Joyce Carol Oates’s Sourland

Joyce Carol Oates got some great reviews for her most recent short story collection Sourland and was only doing one event to promote the book (as far as I could tell). Luckily, for me, the Sourland reading took place in New York, so I’m almost able to graduate to two hands when counting the times I’ve seen Joyce Carol Oates live. (I don’t count the time I passed by her at Bryant Park.) Since the last time I’ve seen her, her husband has died, and in Sourland, it seems that Oates is coming to terms with his unexpected death by mining the experience over and over again, covering aspects in her different short stories.
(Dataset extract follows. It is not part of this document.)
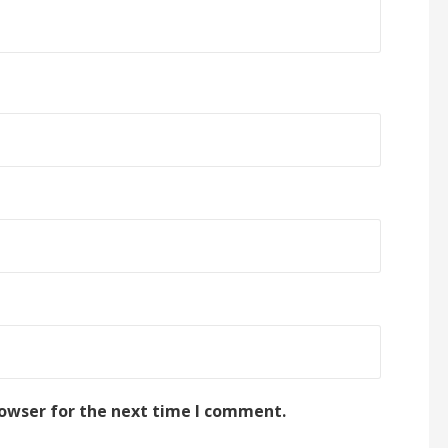
rowser for the next time I comment.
Many of the stories’ protagonists are widowed women who have unexpectedly lost their partners and are trying to figure out how to live, and most of the stories are about lost love. A couple of the widowed characters have to deal with the experience of probate court, which appears to be humiliating, justifying who you are and what you are entitled to based on how your relationship is documented on paper–marriage certificate, death certificate, etc. Another widow finds herself restricted to two rooms that she cannot avoid: the kitchen and the bedroom. The rest of her house has become ghost rooms because she can’t be in them without being haunted by memories of her husband. Love comes up again and again in these stories, especially how one in a relationship loves more and the other less.

My favorite story in the collection, though, stars a young woman who’s twenty-six years old and sports a pair of prosthetic legs. The best part about the character is how she flaunts her disability. Jane dreaded people’s stares as a child after the accident, but now she invites them, dressing up to show off her prostheses in short-short skirts and patterned tights. She wears these clothes like armor, announcing, “Here I am!”:

“On this windy April day I was wearing a pleated skirt made of cream-colored wool flannel, that resembled a high school cheerleader’s skirt, & I was wearing a crimson satin blouse with a V-neckline glittering with thin gold chains & small crystal beads, & if you dared to lean over, to peer at my legs, or what was meant to represent my “legs,” you would see the twin prostheses, shiny plastic artificial legs & steel pins & on my (small) feet eyelet stockings & black patent leather “ballerina slippers.”

“Amputee” reminds me so much of my favorite Flannery O’Connor story “Good Country People,” but Joyce Carol Oates goes much further than Flannery was able to. What Flannery hinted at–well, Oates fills in with lurid detail. And it’s ugly and beautiful.